Luckily I scored a jetty on Monday – and being tied to a jetty is a good place to run the test.  So I ran the motor at 5 to 20 amps depending on the tidal flow at the time.  And I monitored the Link 10 battery monitor.  It shows cumulative amphours drained from the batteries.  I wanted to drain them to 80% discharge (160 amphours) to begin with, and then go lower while closely monitoring the voltage of individual cells.

Over two days I used up power and at 144 amphours the low voltage alarm went off. Bugger!

This is worrying.  I should easily have this much power. This highlights another pecularity of these cells. The voltage hardly drops at all for most of the disharge. It gradually creeps down – and then it falls off very suddenly to low voltage. So its difficult to monitor the available powet by watching voltage alone.

I checked the voltage of individual cells.
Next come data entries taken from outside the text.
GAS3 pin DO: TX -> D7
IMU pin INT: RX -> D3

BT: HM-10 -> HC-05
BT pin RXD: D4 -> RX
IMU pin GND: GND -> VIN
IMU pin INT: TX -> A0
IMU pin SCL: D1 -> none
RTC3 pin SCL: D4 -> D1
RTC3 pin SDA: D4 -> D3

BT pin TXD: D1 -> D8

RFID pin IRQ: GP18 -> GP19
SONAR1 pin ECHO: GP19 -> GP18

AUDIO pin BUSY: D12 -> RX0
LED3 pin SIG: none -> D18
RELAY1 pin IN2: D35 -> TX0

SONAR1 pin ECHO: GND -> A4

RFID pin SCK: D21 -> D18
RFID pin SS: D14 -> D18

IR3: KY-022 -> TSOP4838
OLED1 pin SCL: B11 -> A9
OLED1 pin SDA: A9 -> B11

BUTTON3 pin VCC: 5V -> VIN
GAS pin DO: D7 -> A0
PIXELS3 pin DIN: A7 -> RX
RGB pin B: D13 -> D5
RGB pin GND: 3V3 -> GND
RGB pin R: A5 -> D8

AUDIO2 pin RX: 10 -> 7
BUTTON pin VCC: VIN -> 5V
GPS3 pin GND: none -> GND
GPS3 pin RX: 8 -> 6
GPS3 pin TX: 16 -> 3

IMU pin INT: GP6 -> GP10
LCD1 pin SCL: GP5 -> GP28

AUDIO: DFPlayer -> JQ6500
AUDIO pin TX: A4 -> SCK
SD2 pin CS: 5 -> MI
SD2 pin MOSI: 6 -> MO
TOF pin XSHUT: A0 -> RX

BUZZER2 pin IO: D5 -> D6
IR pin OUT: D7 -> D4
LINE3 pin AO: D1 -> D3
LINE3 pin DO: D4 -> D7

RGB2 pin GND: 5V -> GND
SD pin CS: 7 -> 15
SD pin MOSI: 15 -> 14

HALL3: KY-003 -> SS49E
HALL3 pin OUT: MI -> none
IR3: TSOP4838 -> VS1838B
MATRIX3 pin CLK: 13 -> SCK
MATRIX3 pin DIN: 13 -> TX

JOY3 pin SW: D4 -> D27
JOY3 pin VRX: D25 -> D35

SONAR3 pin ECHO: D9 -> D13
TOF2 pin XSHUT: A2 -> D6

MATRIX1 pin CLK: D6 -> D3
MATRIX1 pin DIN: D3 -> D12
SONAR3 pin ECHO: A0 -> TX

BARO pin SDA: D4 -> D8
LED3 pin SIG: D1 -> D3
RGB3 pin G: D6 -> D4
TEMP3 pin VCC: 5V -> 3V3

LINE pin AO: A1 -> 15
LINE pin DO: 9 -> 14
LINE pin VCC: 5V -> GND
All the cells that were attached to the common board – the easy ones to measure – were reading 3.2 volts – which means they are ok.  I had to crawl down under the cockpit to measure the other four – and I could see that on one of them, the light was off, meaning low voltage.  I measured it at 2.64 volts.  The alarm went off at 2.5 volts, and then after turning the motor off the voltage recovered to 2.64 in the 5 minutes it took me to measure the voltages.

What now? I’m consulting the supplier for advice. Perhaps because the batteries are new there’s some cycling or such that they need to ensure full capacity.  I hope so.  In the next few days I’ll be busy with other things and in that time the sun will begin to charge the batteries back up again.

But it looks now that the tank holds not even three quarters of its rated capacity – and that due to just one cell being low.